There was more there than met the eye. The fly's six little legs were frozen quite solidly to the metal mesh, its millions of iridescent eyes staring out into nothing on those bulbous processes jutting from its tiny head. I have to admit I'm not much of an entomologist. I avoid killing spiders (not insects) and the like if I can, but I destroy with abandon every last mosquito (insect), tick (not) and horsefly (not when I'm done with them) that I possibly can.

But looking out at the little bug stuck to my screen, apparently desperate to escape the cold against the backdrop of acre upon acre of frosted trees, touched a bit of a nerve. It had all the quiet power that inspires poetry, the sort of emotional totality that makes men become philosophers and with a dream-like winter vista casting an ominous beauty on his stiff body; I think one well could have written a song. So I decided I'd write about him today.

I betook myself to thinking how the fly could have come to be there. An important note which I forgot to mention: the fly wasn't on my window when I went to bed the previous evening, his location is conspicuous and his abdomen portly and black; against the white it's unmistakable. Which means that sometime between the hours of 10 p.m. and 1:30 a.m. a housefly, Musca domestica, three-eighths of an inch long, infiltrated my room, snuck through the narrow opening of my window and became confused, buzzing around and bumping his antennae into glass and screen in a frantic attempt to escape. Then, realizing the futility of his efforts and the inevitability before him, he chose a spot with a pretty view, clutched the screen with his hooked hairy feet and died.

I imagine the little guy was passing the winter days in a state of suspended animation, his body mostly shut down, wedged in a narrow crevice somewhere in my room. Perhaps when I cracked my window Saturday evening, the unseasonable balminess of the night (it must have been near 40 degrees), coupled perhaps with the smell of a heaping trash bin or a pile of a dog's recent work, proved too much for him as it wafted slowly to his hypersensitive chemoreceptors, (the location of which I'm embarrassed to say I know not, though he's beautifully preserved if you care to look).

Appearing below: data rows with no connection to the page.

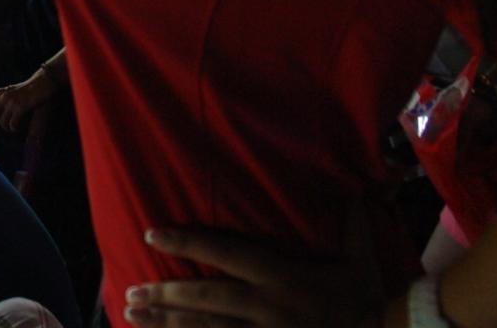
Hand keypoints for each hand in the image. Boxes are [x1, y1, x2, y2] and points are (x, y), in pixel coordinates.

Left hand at [0, 71, 54, 135]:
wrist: (43, 82)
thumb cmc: (28, 91)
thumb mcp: (12, 93)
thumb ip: (2, 102)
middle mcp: (3, 96)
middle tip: (2, 132)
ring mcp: (11, 101)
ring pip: (2, 122)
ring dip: (7, 129)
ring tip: (13, 129)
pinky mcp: (20, 106)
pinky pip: (12, 123)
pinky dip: (14, 128)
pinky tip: (19, 127)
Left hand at [121, 216, 382, 327]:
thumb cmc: (367, 299)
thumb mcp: (361, 258)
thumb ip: (350, 221)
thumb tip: (355, 183)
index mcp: (283, 278)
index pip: (225, 254)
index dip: (188, 243)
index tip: (152, 234)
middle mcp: (268, 310)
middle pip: (205, 301)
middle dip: (164, 296)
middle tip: (129, 292)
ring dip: (166, 325)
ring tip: (131, 315)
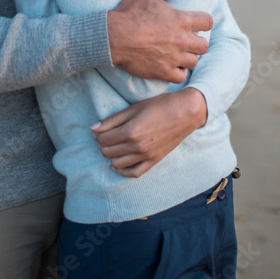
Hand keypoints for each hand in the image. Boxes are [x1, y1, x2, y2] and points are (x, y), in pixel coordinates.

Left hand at [91, 88, 207, 176]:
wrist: (186, 112)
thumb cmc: (160, 105)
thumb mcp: (134, 108)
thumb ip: (113, 120)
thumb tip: (93, 128)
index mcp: (131, 131)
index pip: (103, 140)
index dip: (97, 134)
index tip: (98, 129)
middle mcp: (137, 147)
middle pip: (108, 152)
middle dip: (102, 144)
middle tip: (105, 136)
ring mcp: (146, 156)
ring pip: (117, 164)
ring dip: (111, 156)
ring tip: (113, 145)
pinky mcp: (154, 161)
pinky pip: (133, 173)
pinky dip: (123, 171)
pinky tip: (119, 162)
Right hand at [107, 0, 212, 82]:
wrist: (113, 37)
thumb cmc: (130, 13)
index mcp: (181, 20)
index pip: (207, 22)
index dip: (204, 21)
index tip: (196, 22)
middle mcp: (181, 40)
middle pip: (204, 45)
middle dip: (198, 41)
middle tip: (186, 38)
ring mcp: (173, 58)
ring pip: (194, 61)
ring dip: (188, 56)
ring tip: (179, 52)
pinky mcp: (163, 72)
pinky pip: (181, 76)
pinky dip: (179, 71)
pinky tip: (172, 65)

Following the trail, he must have buzzed back and forth over my sleeping form, watchful (if he can see in the dark) for movement on my part. I had a fan going to blot out any noise, so I didn't hear him. He found the crack and slipped through, his puny mind filled with simple thoughts of victory and of a feast on something fetid. Then he hit the screen, reached his legs through it but couldn't find a way around. I imagine there was a time when he was quite frightened, if Musca domestica can feel fear. I hope, at the end, the drop in temperature brought him some peace before death.

Perhaps I anthropomorphize. Likely the fly's nervous system can't support self-awareness or do anything more than report on homeostatic conditions. In all likelihood, the fly's death proceeded like the shutdown of a computer, with information reported and machinery slowing until the final blackness. But no one really knows, so I'll stick with my image, for the poetry of it if nothing else. Sometimes a writer and sometimes a biologist, it's a tricky lifestyle, but it makes for interesting outlooks.

What's the point, you may ask, as I do now. Who cares? And I guess I don't know. It brings together the Boy Scout's motto and Murphy's Law and my father's plea that I always be careful

There are probably a mole (Avogadro's number) of flies in Hanover in the summer, but this one came out in winter and died on my window and caught my attention. Something in that drama has to be important. If not, I don't really care. There's a dead fly on my window screen in winter. The trees beyond it are lovely and white.